Please copy out every line of the listing below in which the word "Gerber" appears.

* Dataset:
↓
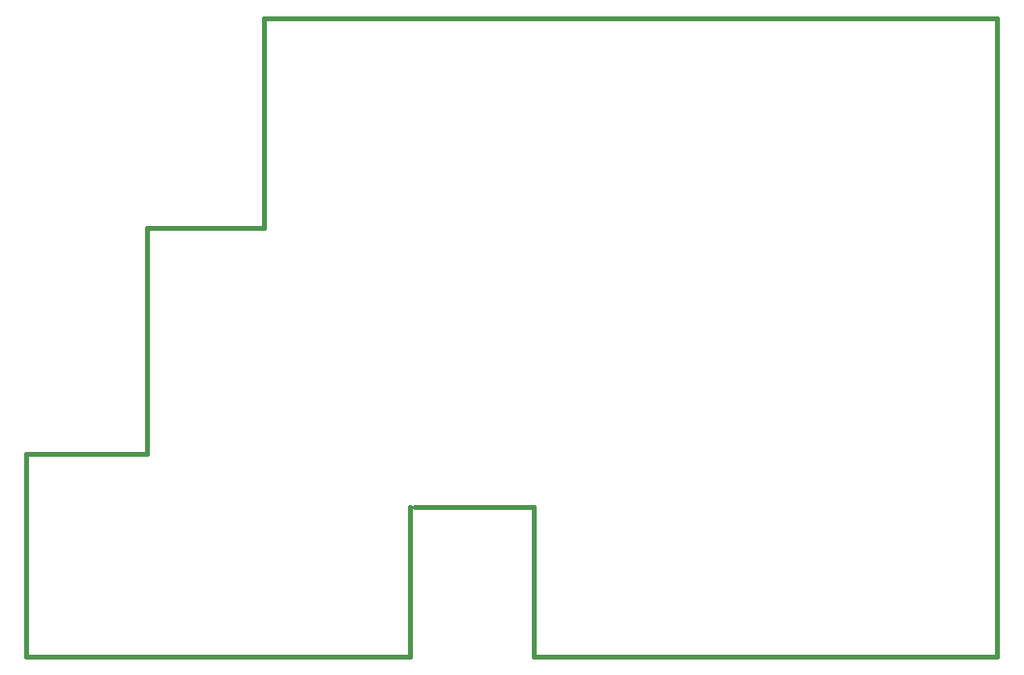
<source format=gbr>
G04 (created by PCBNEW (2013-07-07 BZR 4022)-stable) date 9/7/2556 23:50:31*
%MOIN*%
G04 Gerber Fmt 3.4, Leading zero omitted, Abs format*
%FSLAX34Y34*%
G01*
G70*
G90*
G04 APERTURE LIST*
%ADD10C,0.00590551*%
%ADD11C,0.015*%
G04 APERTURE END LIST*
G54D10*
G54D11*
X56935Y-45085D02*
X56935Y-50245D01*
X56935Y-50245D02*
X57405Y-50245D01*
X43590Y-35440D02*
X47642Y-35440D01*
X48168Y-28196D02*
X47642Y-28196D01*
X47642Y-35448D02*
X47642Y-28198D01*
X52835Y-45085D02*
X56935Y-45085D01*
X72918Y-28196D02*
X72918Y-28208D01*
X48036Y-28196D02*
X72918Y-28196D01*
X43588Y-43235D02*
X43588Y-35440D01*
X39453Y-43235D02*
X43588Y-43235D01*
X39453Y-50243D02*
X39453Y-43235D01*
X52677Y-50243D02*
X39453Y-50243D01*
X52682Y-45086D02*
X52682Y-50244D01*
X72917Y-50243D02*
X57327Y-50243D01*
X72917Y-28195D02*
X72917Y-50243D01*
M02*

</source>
↑
↓
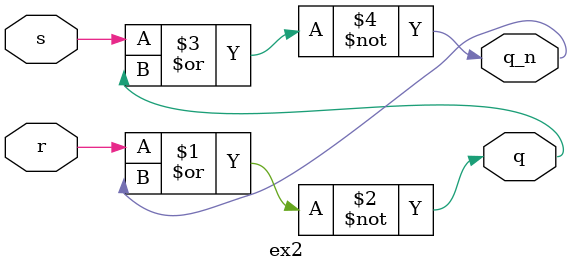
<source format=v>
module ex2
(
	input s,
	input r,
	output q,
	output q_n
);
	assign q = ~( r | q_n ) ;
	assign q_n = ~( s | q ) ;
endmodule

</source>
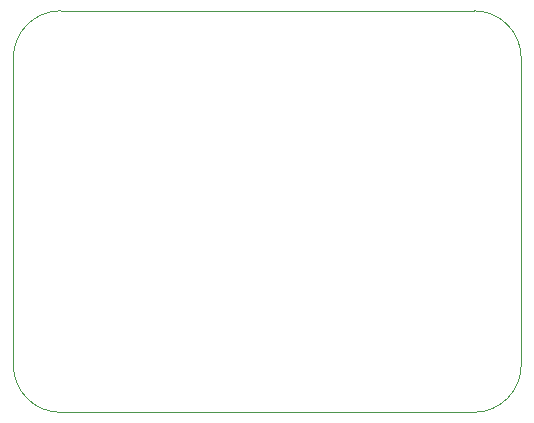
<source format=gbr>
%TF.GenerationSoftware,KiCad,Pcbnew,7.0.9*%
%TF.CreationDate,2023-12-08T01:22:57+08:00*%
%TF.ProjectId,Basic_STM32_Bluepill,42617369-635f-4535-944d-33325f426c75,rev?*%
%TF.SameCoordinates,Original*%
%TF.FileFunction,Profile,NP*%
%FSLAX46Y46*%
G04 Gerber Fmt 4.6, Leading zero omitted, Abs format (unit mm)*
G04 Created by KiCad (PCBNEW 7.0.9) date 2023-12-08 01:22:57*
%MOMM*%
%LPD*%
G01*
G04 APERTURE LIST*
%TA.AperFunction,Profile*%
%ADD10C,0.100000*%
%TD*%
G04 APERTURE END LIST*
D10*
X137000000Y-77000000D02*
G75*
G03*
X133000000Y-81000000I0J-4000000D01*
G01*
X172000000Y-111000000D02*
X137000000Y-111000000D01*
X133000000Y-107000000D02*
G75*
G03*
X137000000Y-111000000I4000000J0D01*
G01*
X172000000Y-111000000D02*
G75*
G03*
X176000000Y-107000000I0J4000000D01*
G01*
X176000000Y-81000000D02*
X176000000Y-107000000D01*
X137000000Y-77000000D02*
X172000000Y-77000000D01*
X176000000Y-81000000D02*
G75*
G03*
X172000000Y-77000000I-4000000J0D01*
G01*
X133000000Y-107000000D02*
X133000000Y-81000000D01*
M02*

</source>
↑
* Written solution:
G04 Gerber Fmt 3.4, Leading zero omitted, Abs format*
G04 Gerber Fmt 4.6, Leading zero omitted, Abs format (unit mm)*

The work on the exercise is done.